Thomas More oder "Der freie Mann" - von Jean Anouilh

Quelle: Generalhaus

Thomas More und seine Familie

Dieses großartige Stück, das im Todesjahr des Autors (1987) veröffentlicht wurde, stellt einen genialen Abschluss des literarischen Schaffens von Jean Anouilh dar.

Die Geschichte ist wohlbekannt. Der König von England will sich scheiden lassen, aber der Papst verweigert seine Erlaubnis. Heinrich VIII. beschließt daher, die Kirche von England von Rom zu trennen und selbst ihr Oberhaupt zu werden. Jeder Bürger des Landes wird verpflichtet, einen Eid auf dieses Schisma abzulegen, nur wenige sind es, die diesen Eid verweigern. Diese jedoch erwartet die Axt des Henkers.

Thomas More ist einer von ihnen, aber er ist nicht irgendjemand, er ist der Lordkanzler von England. Zutiefst beeindruckt von seiner Intelligenz und seiner Ehrlichkeit schätzt Heinrich VIII. ihn über alle Maßen und unternimmt alles, um den Freund zu überzeugen, aber er scheitert.

 Auch Thomas More zögert manchmal, nicht weil er Zweifel hat, was sein Gewissen und seine Recht anbelangt, aber wie jeden Menschen plagt auch ihn die Angst. Und dennoch:  er überwindet diese Versuchung und findet den Frieden seiner Seele:

Ich habe die Nacht in Angst verbracht, Sohn Roper“ sagte er zu seinem Schwiegersohn. „Wie du weißt, bin ich nicht so mutig. Aber an diesem Morgen ist die Angst verflogen, ich habe keine Angst mehr. Es ist wunderbar, an dieser sonnendurchfluteten Lichtung angekommen zu sein…. Ich bin ein freier Mann.

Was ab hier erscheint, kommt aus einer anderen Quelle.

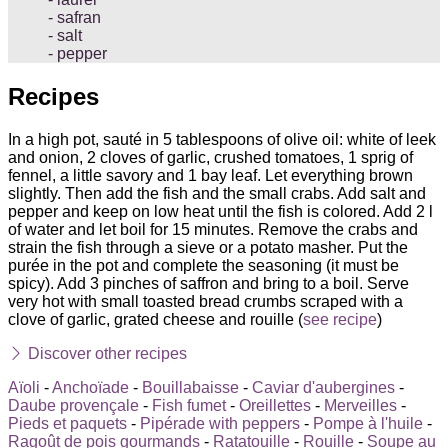
safran
salt
pepper
Recipes
In a high pot, sauté in 5 tablespoons of olive oil: white of leek
and onion, 2 cloves of garlic, crushed tomatoes, 1 sprig of
fennel, a little savory and 1 bay leaf. Let everything brown
slightly. Then add the fish and the small crabs. Add salt and
pepper and keep on low heat until the fish is colored. Add 2 l
of water and let boil for 15 minutes. Remove the crabs and
strain the fish through a sieve or a potato masher. Put the
purée in the pot and complete the seasoning (it must be
spicy). Add 3 pinches of saffron and bring to a boil. Serve
very hot with small toasted bread crumbs scraped with a
clove of garlic, grated cheese and rouille (
see recipe
)
Discover other recipes
Aïoli
-
Anchoïade
-
Bouillabaisse
-
Caviar d'aubergines
-
Daube provençale
-
Fish fumet
-
Oreillettes
-
Merveilles
-
Pieds et paquets
-
Pipérade with peppers
-
Pompe à l'huile
-
Ragoût de pois gourmands
-
Ratatouille
-
Rouille
-
Soupe au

Margaret, seine geliebte Tochter, besucht ihn im Gefängnis, um ihn zu überzeugen, den Eid zu leisten:

Uns wurde gesagt, wir müssen uns Cäsar unterwerfen.

Das kann den zukünftigen Märtyrer nicht mehr erschüttern:

Was Cäsar gehört, müssen wir ihm geben. Aber wenn Cäsar etwas nehmen will, was ihm nicht gehört, dann muss es einen geben – einer ist fast immer genug – der Nein sagt!

Der freie Mann geht mutig und entschlossen in den Tod und Heinrich VIII. beginnt seinen Rachefeldzug.

Wir finden in diesem Stück Themen, die bereits in „Becket“ und „Antigone“ behandelt wurden: dem Gewissen zu folgen, auch dann, wenn es das eigene Leben kostet, fast übermenschliche Kraft aufzubringen, einem von nahezu allen akzeptierten Übel zu widerstehen. Ein Thema, das offenbar in allen Menschheitsepochen wiederkehrt.

Über den Inhalt des Stückes hinaus ist allein die Reinheit der Sprache von Anouilh faszinierend. Diese Literatur könnte auch ein Anstoß sein, den wunderschönen Film von Fred Zinnemann „Ein Mann für alle Jahreszeiten“ wieder anzusehen, der die Geschichte von Thomas More mit großer Nüchternheit und historischer Genauigkeit erzählt.